→ **Provided information**:
● ● ● ●
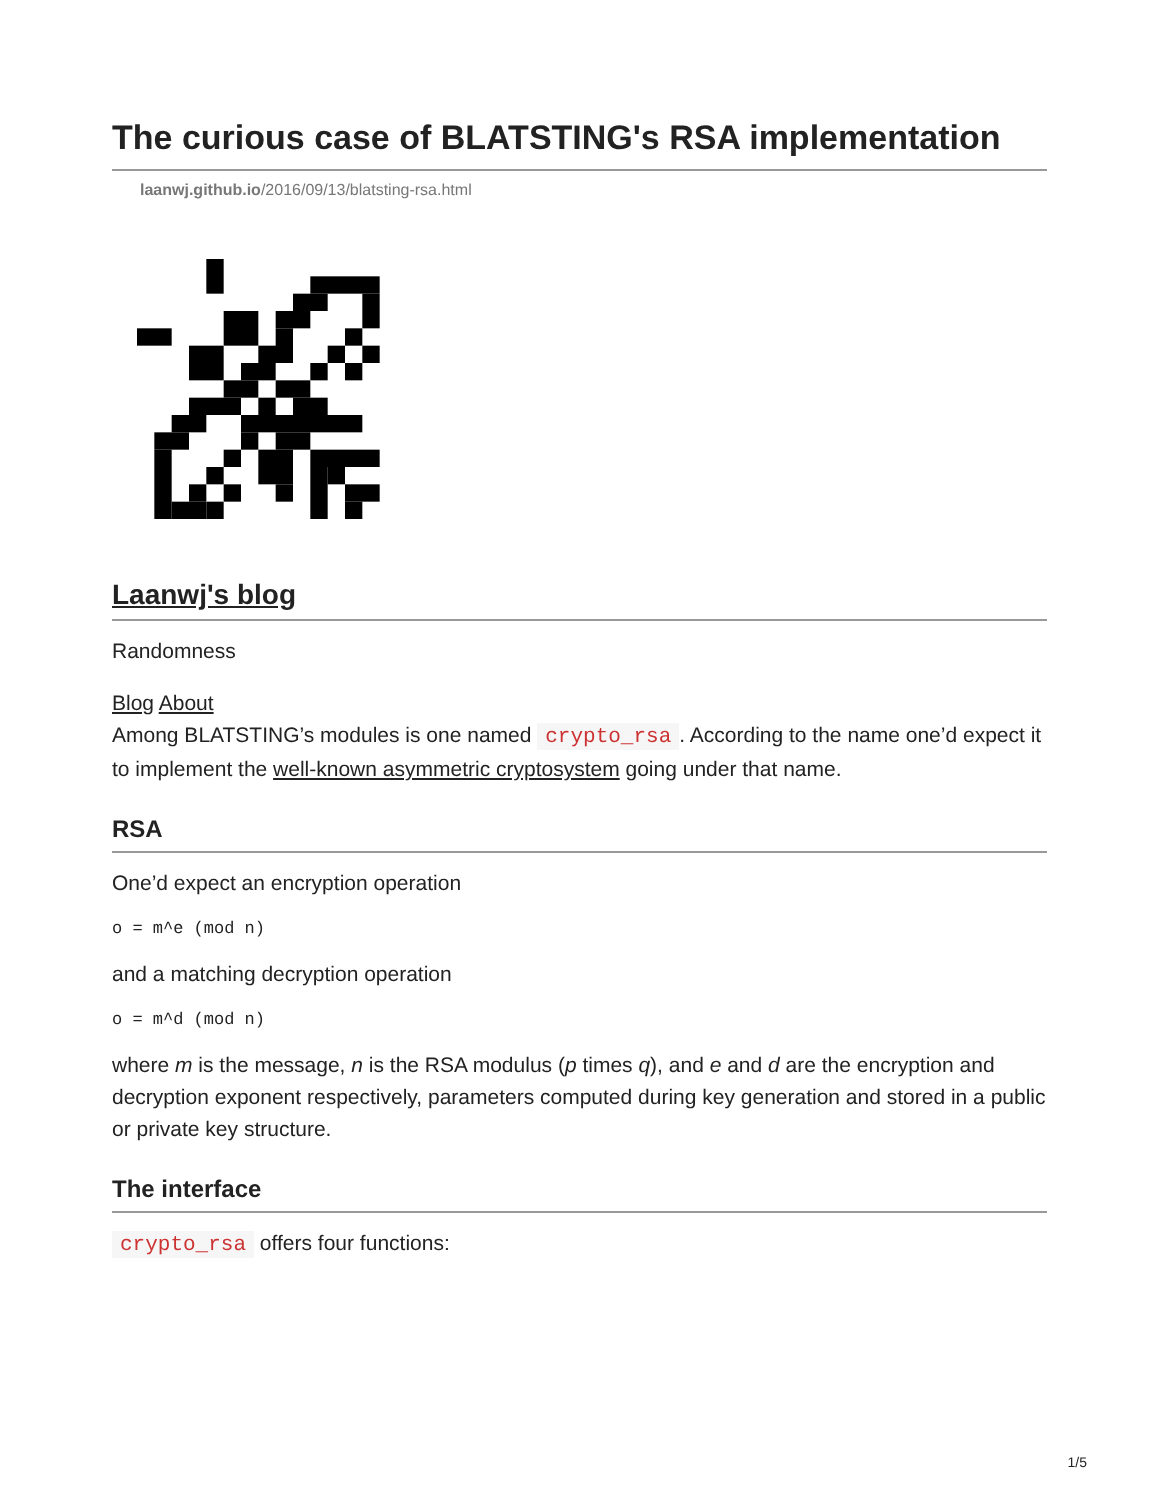The curious case of BLATSTING's RSA implementation
laanwj.github.io/2016/09/13/blatsting-rsa.html
Laanwj's blog
Randomness
Blog About
Among BLATSTING’s modules is one named crypto_rsa. According to the name one’d expect it to implement the well-known asymmetric cryptosystem going under that name.
RSA
One’d expect an encryption operation
o = m^e (mod n)
and a matching decryption operation
o = m^d (mod n)
where m is the message, n is the RSA modulus (p times q), and e and d are the encryption and decryption exponent respectively, parameters computed during key generation and stored in a public or private key structure.
The interface
crypto_rsa offers four functions:
1/5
● ● ● ●
→ **Your objective**:
Copy out every line in the records where the word "expect" is found.

→ **Result**:
Among BLATSTING’s modules is one named crypto_rsa. According to the name one’d expect it to implement the well-known asymmetric cryptosystem going under that name.
One’d expect an encryption operation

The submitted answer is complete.